I have never done extensive work with overload operators, especially with implicit and explicit conversions.
However, I have several numerical parameters that are used frequently, so I create the structure as a wrapper around the numerical type in order to type these parameters strongly. Here is an example implementation:
public struct Parameter { private Byte _value; public Byte Value { get { return _value; } } public Parameter(Byte value) { _value = value; } // other methods (GetHashCode, Equals, ToString, etc) public static implicit operator Byte(Parameter value) { return value._value; } public static implicit operator Parameter(Byte value) { return new Parameter(value); } public static explicit operator Int16(Parameter value) { return value._value; } public static explicit operator Parameter(Int16 value) { return new Parameter((Byte)value); } }
Since I was experimenting with my test implementation to get the hang of explicit and implicit statements, I tried to explicitly use the Int64 type for my Parameter , and to my surprise, he didn't throw an exception and even more surprisingly, he simply truncated the number and moved on.
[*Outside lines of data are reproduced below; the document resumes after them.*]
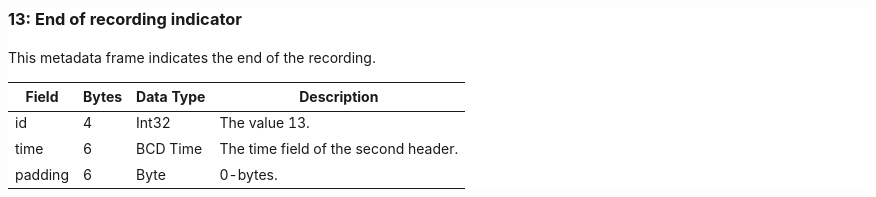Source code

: ### 13: End of recording indicator

This metadata frame indicates the end of the recording.

Field    | Bytes | Data Type | Description
---------|-------|-----------|---------------
id       | 4     | Int32     | The value 13.
time     | 6     | BCD Time  | The time field of the second header.
padding  | 6     | Byte      | 0-bytes.
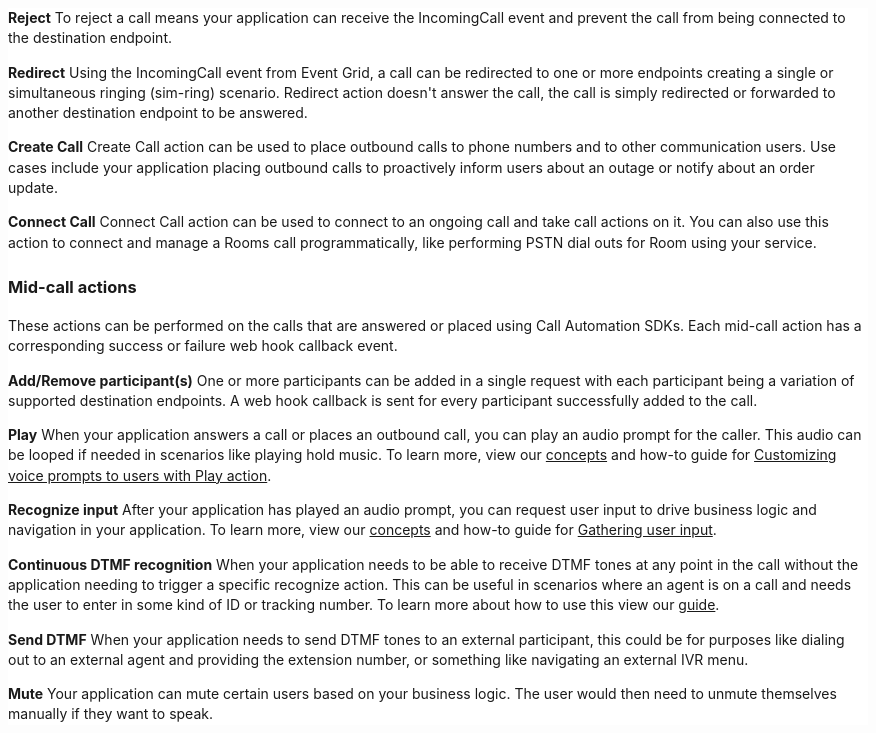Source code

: **Reject**
To reject a call means your application can receive the IncomingCall event and prevent the call from being connected to the destination endpoint.

**Redirect**
Using the IncomingCall event from Event Grid, a call can be redirected to one or more endpoints creating a single or simultaneous ringing (sim-ring) scenario. Redirect action doesn't answer the call, the call is simply redirected or forwarded to another destination endpoint to be answered.

**Create Call**
Create Call action can be used to place outbound calls to phone numbers and to other communication users. Use cases include your application placing outbound calls to proactively inform users about an outage or notify about an order update.

**Connect Call**
Connect Call action can be used to connect to an ongoing call and take call actions on it. You can also use this action to connect and manage a Rooms call programmatically, like performing PSTN dial outs for Room using your service.  

### Mid-call actions

These actions can be performed on the calls that are answered or placed using Call Automation SDKs. Each mid-call action has a corresponding success or failure web hook callback event.

**Add/Remove participant(s)**
One or more participants can be added in a single request with each participant being a variation of supported destination endpoints. A web hook callback is sent for every participant successfully added to the call.

**Play**
When your application answers a call or places an outbound call, you can play an audio prompt for the caller. This audio can be looped if needed in scenarios like playing hold music. To learn more, view our [concepts](./play-action.md) and how-to guide for [Customizing voice prompts to users with Play action](../../how-tos/call-automation/play-action.md).

**Recognize input**
After your application has played an audio prompt, you can request user input to drive business logic and navigation in your application. To learn more, view our [concepts](./recognize-action.md) and how-to guide for [Gathering user input](../../how-tos/call-automation/recognize-action.md).

**Continuous DTMF recognition**
When your application needs to be able to receive DTMF tones at any point in the call without the application needing to trigger a specific recognize action. This can be useful in scenarios where an agent is on a call and needs the user to enter in some kind of ID or tracking number. To learn more about how to use this view our [guide](../../how-tos/call-automation/control-mid-call-media-actions.md).

**Send DTMF**
When your application needs to send DTMF tones to an external participant, this could be for purposes like dialing out to an external agent and providing the extension number, or something like navigating an external IVR menu.

**Mute**
Your application can mute certain users based on your business logic. The user would then need to unmute themselves manually if they want to speak. 
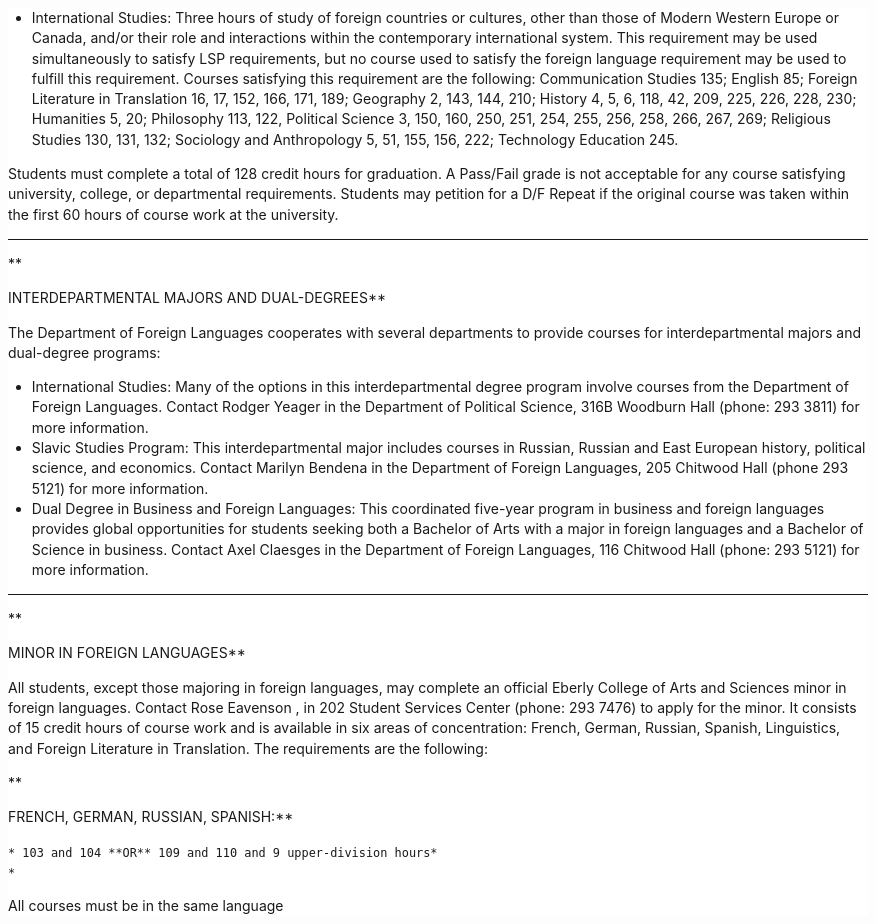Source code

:   * International Studies: Three hours of study of foreign countries or cultures, other than those of Modern Western Europe or Canada, and/or their role and interactions within the contemporary international system. This requirement may be used simultaneously to satisfy LSP requirements, but no course used to satisfy the foreign language requirement may be used to fulfill this requirement. Courses satisfying this requirement are the following: Communication Studies 135; English 85; Foreign Literature in Translation 16, 17, 152, 166, 171, 189; Geography 2, 143, 144, 210; History 4, 5, 6, 118, 42, 209, 225, 226, 228, 230; Humanities 5, 20; Philosophy 113, 122, Political Science 3, 150, 160, 250, 251, 254, 255, 256, 258, 266, 267, 269; Religious Studies 130, 131, 132; Sociology and Anthropology 5, 51, 155, 156, 222; Technology Education 245.

    
Students must complete a total of 128 credit hours for graduation. A Pass/Fail
grade is not acceptable for any course satisfying university, college, or
departmental requirements. Students may petition for a D/F Repeat if the
original course was taken within the first 60 hours of course work at the
university.  


* * *

**

INTERDEPARTMENTAL MAJORS AND DUAL-DEGREES**

The Department of Foreign Languages cooperates with several departments to
provide courses for interdepartmental majors and dual-degree programs:

  * International Studies: Many of the options in this interdepartmental degree program involve courses from the Department of Foreign Languages. Contact Rodger Yeager in the Department of Political Science, 316B Woodburn Hall (phone: 293 3811) for more information.
  * Slavic Studies Program: This interdepartmental major includes courses in Russian, Russian and East European history, political science, and economics. Contact Marilyn Bendena in the Department of Foreign Languages, 205 Chitwood Hall (phone 293 5121) for more information.
  * Dual Degree in Business and Foreign Languages: This coordinated five-year program in business and foreign languages provides global opportunities for students seeking both a Bachelor of Arts with a major in foreign languages and a Bachelor of Science in business. Contact Axel Claesges in the Department of Foreign Languages, 116 Chitwood Hall (phone: 293 5121) for more information.

* * *

**

MINOR IN FOREIGN LANGUAGES**

All students, except those majoring in foreign languages, may complete an
official Eberly College of Arts and Sciences minor in foreign languages.
Contact Rose Eavenson , in 202 Student Services Center (phone: 293 7476) to
apply for the minor. It consists of 15 credit hours of course work and is
available in six areas of concentration: French, German, Russian, Spanish,
Linguistics, and Foreign Literature in Translation. The requirements are the
following:

**

FRENCH, GERMAN, RUSSIAN, SPANISH:**



    * 103 and 104 **OR** 109 and 110 and 9 upper-division hours*
    *   
All courses must be in the same language
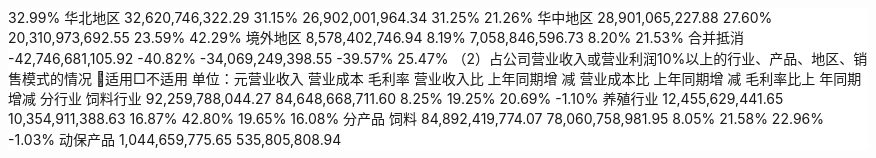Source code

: 32.99%
华北地区
32,620,746,322.29
31.15%
26,902,001,964.34
31.25%
21.26%
华中地区
28,901,065,227.88
27.60%
20,310,973,692.55
23.59%
42.29%
境外地区
8,578,402,746.94
8.19%
7,058,846,596.73
8.20%
21.53%
合并抵消
-42,746,681,105.92
-40.82%
-34,069,249,398.55
-39.57%
25.47%
（2）占公司营业收入或营业利润10%以上的行业、产品、地区、销售模式的情况
适用□不适用
单位：元营业收入
营业成本
毛利率
营业收入比
上年同期增
减
营业成本比
上年同期增
减
毛利率比上
年同期增减
分行业
饲料行业
92,259,788,044.27
84,648,668,711.60
8.25%
19.25%
20.69%
-1.10%
养殖行业
12,455,629,441.65
10,354,911,388.63
16.87%
42.80%
19.65%
16.08%
分产品
饲料
84,892,419,774.07
78,060,758,981.95
8.05%
21.58%
22.96%
-1.03%
动保产品
1,044,659,775.65
535,805,808.94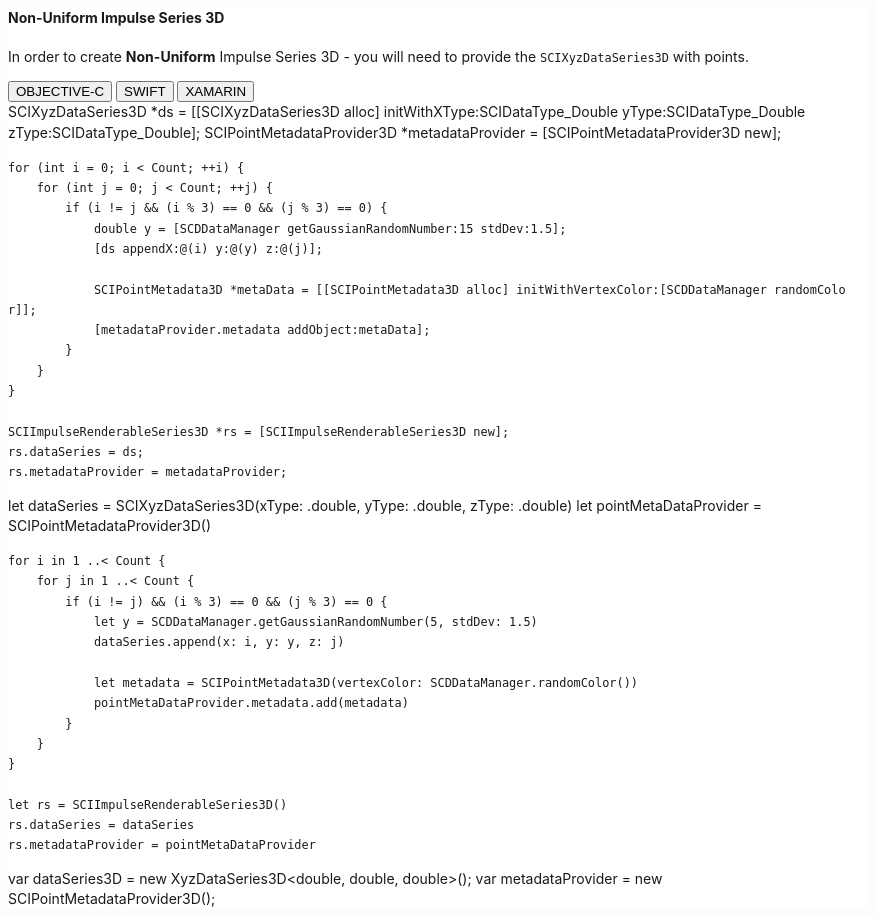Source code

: #### Non-Uniform Impulse Series 3D
In order to create **Non-Uniform** Impulse Series 3D - you will need to provide the `SCIXyzDataSeries3D` with points.

<div class="code-snippet-tabs">
  <button class="code-snippet-tab" onclick="showCodeFor(event, 'objectivec')">OBJECTIVE-C</button>
  <button class="code-snippet-tab" onclick="showCodeFor(event, 'swift')">SWIFT</button>
  <button class="code-snippet-tab" onclick="showCodeFor(event, 'cs')">XAMARIN</button>
</div>
<div class="code-snippet" id="objectivec">
    SCIXyzDataSeries3D *ds = [[SCIXyzDataSeries3D alloc] initWithXType:SCIDataType_Double yType:SCIDataType_Double zType:SCIDataType_Double];
    SCIPointMetadataProvider3D *metadataProvider = [SCIPointMetadataProvider3D new];
    
    for (int i = 0; i < Count; ++i) {
        for (int j = 0; j < Count; ++j) {
            if (i != j && (i % 3) == 0 && (j % 3) == 0) {
                double y = [SCDDataManager getGaussianRandomNumber:15 stdDev:1.5];
                [ds appendX:@(i) y:@(y) z:@(j)];
                
                SCIPointMetadata3D *metaData = [[SCIPointMetadata3D alloc] initWithVertexColor:[SCDDataManager randomColor]];
                [metadataProvider.metadata addObject:metaData];
            }
        }
    }
    
    SCIImpulseRenderableSeries3D *rs = [SCIImpulseRenderableSeries3D new];
    rs.dataSeries = ds;
    rs.metadataProvider = metadataProvider;
</div>
<div class="code-snippet" id="swift">
    let dataSeries = SCIXyzDataSeries3D(xType: .double, yType: .double, zType: .double)
    let pointMetaDataProvider = SCIPointMetadataProvider3D()
    
    for i in 1 ..< Count {
        for j in 1 ..< Count {
            if (i != j) && (i % 3) == 0 && (j % 3) == 0 {
                let y = SCDDataManager.getGaussianRandomNumber(5, stdDev: 1.5)
                dataSeries.append(x: i, y: y, z: j)

                let metadata = SCIPointMetadata3D(vertexColor: SCDDataManager.randomColor())
                pointMetaDataProvider.metadata.add(metadata)
            }
        }
    }
    
    let rs = SCIImpulseRenderableSeries3D()
    rs.dataSeries = dataSeries
    rs.metadataProvider = pointMetaDataProvider
</div>
<div class="code-snippet" id="cs">
    var dataSeries3D = new XyzDataSeries3D&lt;double, double, double&gt;();
    var metadataProvider = new SCIPointMetadataProvider3D();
I tried to exclude the user explicit operator, and it still behaved the same way.
public void TestCast() { try { var i = 12000000146; var p = (Parameter)i; var d = (Double)p; Console.WriteLine(i); //Writes 12000000146 Console.WriteLine(p); //Writes 146 Console.WriteLine(d); //Writes 146 } catch (Exception ex) { Console.WriteLine(ex.Message); //Code not reached } }
So, I repeated my experiment with a simple Byte instead of my structure and had the exact same behavior, so it is obvious that this is the expected behavior, but I thought that an explicit cast leading to data loss would throw an exception.